I have run it 300 times for each configuration of up to 25 armies. The whole implementation is not really fast, therefore this already took several minutes to run through. For a more sophisticated analysis one should probably re-implement this in C++ and use OpenMP to get some more speed. The amount of data generated seems to sufficiently see the trend, there is no indication that beyond 25 armies something qualitatively different will happen.

### Winning Chance¶

The mean number of armies that the attacker has left after the battle, is plotted here:

Qualitatively, this is not too surprising. The bigger the advantage was before, the more armies will be left afterwards. However, the sides are not equal. Take a look at the point 10–10 for instance. It has the same color as 6–1. This suggests that the chance of winning is skewed towards the attacker.

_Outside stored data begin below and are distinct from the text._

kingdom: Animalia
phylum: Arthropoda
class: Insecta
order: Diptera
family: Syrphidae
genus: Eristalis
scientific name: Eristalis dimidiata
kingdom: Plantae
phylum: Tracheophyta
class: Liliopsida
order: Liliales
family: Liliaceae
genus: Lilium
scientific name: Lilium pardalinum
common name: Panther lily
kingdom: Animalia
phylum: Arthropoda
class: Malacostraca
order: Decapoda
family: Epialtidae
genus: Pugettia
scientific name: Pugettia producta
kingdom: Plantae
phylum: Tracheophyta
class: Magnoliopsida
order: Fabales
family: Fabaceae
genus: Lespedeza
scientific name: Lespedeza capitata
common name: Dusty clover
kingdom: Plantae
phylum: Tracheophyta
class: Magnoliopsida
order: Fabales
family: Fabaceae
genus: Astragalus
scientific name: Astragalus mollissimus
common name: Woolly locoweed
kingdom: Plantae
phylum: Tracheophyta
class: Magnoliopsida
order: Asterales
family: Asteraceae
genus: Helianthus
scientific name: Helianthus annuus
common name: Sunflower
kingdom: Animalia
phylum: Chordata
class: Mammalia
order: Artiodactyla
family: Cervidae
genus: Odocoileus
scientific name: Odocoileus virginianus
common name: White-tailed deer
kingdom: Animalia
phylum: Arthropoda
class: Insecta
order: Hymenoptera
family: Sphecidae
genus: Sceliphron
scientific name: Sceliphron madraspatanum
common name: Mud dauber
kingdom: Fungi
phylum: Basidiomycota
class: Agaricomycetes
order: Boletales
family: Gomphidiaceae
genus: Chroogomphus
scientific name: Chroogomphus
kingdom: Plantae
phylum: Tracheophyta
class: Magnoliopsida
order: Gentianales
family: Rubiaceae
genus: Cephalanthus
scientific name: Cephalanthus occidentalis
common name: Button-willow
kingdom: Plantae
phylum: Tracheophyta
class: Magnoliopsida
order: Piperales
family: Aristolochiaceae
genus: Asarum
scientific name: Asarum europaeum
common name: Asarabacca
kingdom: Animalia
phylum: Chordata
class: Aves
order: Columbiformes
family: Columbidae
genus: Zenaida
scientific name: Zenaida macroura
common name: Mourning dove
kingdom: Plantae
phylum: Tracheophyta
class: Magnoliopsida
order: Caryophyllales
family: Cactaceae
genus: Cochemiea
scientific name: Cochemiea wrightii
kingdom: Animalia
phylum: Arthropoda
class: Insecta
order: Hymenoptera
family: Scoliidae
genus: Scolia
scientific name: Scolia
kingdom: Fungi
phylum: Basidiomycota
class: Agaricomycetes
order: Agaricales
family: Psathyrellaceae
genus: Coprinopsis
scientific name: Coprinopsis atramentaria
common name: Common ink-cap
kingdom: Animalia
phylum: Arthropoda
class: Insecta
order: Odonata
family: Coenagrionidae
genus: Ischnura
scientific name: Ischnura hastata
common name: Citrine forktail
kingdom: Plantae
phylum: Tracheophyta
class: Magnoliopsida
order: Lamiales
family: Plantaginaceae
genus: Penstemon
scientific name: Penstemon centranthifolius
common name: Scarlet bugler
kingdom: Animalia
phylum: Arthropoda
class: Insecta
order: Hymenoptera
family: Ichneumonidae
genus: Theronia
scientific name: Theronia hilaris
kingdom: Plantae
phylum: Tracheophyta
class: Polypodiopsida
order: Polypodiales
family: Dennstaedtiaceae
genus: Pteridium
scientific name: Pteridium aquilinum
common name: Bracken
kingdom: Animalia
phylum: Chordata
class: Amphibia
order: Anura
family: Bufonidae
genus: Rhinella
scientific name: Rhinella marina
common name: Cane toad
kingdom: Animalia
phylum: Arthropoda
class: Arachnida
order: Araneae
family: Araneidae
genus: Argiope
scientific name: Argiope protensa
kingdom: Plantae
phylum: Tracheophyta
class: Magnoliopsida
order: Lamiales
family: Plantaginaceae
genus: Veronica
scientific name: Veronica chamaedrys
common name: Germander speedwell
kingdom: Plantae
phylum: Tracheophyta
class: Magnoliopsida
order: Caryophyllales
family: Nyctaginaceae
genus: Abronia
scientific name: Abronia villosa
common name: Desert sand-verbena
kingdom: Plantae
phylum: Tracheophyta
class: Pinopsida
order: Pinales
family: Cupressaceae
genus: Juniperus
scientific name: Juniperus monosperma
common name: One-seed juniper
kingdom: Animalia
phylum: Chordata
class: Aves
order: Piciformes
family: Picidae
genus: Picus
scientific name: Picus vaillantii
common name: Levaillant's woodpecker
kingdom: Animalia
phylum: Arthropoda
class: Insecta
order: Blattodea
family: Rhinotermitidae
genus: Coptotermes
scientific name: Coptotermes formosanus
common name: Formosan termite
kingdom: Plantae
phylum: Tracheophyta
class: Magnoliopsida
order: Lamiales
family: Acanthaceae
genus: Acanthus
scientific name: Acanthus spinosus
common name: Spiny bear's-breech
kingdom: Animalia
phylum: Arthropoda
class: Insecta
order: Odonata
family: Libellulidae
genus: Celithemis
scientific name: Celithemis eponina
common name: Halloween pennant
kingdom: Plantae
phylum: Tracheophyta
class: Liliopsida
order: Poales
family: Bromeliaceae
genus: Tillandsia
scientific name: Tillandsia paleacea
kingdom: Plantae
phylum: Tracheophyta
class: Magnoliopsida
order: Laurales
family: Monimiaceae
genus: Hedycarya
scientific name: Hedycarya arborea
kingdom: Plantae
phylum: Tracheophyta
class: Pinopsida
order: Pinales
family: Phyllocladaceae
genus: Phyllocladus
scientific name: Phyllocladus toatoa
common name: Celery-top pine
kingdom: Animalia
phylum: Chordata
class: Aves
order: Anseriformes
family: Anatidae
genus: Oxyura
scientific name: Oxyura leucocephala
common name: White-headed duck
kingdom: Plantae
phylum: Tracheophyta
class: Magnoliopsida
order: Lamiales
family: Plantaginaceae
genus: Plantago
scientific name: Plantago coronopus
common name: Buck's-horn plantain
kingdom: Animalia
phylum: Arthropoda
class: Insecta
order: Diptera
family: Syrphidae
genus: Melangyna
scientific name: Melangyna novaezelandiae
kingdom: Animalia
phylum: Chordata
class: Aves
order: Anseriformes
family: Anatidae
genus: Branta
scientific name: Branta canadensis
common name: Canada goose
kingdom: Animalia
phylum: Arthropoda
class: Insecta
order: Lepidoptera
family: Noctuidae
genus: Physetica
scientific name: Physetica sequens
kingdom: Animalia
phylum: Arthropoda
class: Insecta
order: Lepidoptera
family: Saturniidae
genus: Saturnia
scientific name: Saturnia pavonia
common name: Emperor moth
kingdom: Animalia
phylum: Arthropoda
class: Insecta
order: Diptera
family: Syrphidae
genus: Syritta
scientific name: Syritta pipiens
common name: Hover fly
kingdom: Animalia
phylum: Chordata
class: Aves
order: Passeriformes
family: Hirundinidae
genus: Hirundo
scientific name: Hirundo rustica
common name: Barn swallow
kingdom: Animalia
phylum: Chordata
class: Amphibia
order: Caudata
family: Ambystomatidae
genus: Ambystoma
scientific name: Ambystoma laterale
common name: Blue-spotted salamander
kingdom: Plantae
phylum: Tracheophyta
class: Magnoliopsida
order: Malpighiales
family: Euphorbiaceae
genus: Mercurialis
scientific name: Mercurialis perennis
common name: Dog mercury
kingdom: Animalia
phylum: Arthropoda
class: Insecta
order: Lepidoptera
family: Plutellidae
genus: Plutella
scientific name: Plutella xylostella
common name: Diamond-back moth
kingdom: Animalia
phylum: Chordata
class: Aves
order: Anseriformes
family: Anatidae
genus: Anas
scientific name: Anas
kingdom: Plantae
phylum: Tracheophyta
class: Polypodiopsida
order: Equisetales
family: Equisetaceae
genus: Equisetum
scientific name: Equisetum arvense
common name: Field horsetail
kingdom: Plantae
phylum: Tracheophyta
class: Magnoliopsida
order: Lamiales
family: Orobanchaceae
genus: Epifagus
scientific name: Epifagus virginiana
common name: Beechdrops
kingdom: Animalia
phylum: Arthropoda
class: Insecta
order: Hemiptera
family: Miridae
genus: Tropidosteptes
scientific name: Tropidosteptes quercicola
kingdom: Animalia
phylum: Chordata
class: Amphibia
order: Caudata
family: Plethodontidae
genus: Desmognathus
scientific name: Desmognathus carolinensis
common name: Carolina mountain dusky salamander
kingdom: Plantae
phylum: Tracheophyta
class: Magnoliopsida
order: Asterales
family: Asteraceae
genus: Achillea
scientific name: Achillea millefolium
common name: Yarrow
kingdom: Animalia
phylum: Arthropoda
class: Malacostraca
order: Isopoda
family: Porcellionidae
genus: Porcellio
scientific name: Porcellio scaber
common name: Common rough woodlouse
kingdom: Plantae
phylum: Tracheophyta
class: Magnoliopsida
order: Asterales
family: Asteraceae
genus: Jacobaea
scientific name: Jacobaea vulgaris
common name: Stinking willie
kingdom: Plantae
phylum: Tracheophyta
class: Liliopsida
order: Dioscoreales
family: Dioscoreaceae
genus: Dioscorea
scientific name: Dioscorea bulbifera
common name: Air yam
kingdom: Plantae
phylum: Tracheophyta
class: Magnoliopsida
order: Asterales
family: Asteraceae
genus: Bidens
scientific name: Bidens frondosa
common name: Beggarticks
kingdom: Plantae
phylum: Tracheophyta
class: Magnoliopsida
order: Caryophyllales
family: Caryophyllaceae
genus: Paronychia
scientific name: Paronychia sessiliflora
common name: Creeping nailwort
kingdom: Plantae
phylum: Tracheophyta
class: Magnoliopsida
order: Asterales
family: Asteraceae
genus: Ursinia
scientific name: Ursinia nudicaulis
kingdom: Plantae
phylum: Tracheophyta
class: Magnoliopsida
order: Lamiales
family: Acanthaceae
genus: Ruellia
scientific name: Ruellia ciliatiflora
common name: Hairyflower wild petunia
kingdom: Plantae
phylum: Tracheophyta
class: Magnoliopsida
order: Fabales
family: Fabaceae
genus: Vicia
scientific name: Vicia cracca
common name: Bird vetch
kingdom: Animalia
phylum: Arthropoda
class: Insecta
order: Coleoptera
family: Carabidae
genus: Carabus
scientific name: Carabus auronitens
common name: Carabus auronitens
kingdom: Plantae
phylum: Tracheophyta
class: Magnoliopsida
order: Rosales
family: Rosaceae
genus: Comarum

We can just have a look at the ratio of battles which are won:

The slope of the boundary is rather step, the attacker clearly is in advantage. In the 10– 10 case, the change of winning is rather high, one can be pretty certain to win. When the same number of armies fight against each other, usually the attacker wins.

One can have a look at the surviving armies of the attacker normalized by armies put into the battle, this is a survival rate:

Interestingly, the 50% line has unit slope, so when both players have the same amounts of armies, the survival rate of the attacker’s armies is still 50%. Of course to win one only needs to have a single unit left, therefore the ratio of won battles has a larger slope.

### Fluctuations¶

But there were those great fluctuations. If we look at the standard deviation of armies left, we see the following:

On the bottom and on the left, there are no fluctuations. This is no surprise because these situations correspond to a near-certain victory or defeat. The fluctuations look rather symmetric. But that does not really tell much about the risk that one is taking in each battle.

So let’s have a look at the 1% quantile of the attacker’s armies that are left after the battle. I have chosen 1% instead of 0% because that should be somewhat stable against outliers whereas 0% will by definition be the most extreme outlier.

Most of the chart corresponds to a defeat, zero armies left. For low numbers it is skewed towards the defender, it you want to be almost completely certain to win, you will need to have at least four armies to defeat a single one. For large number of armies, it seems to become more even again. One could draw the line such that the chance of losing is very low. One would need more statistics here in order to get a better resolution because 300 samples are not going to give a very good 1% quantile.

In a game called “Risk”, one cannot be that conservative. Therefore let’s have a look at the 30% quantile:

For very low numbers, the defender has the advantage. This changes at around 5–5, where the attacker has the advantage again.

The median (50% quantile) looks pretty good for the attacker:

If you want to hedge your bets on something that will work out worse in 70% of the cases, you can have a look at the following chart:

The best cases that could happen (only 1% even better) look like this:

With three armies, one has a slim chance of winning against a defender with 17 armies. In the best case scenario, the number of defending armies only has weak impact on the result. This can be seen through the pretty vertical slope of the color boundaries in the plots. That should be compared to the worst case, where the slopes are only down to unity.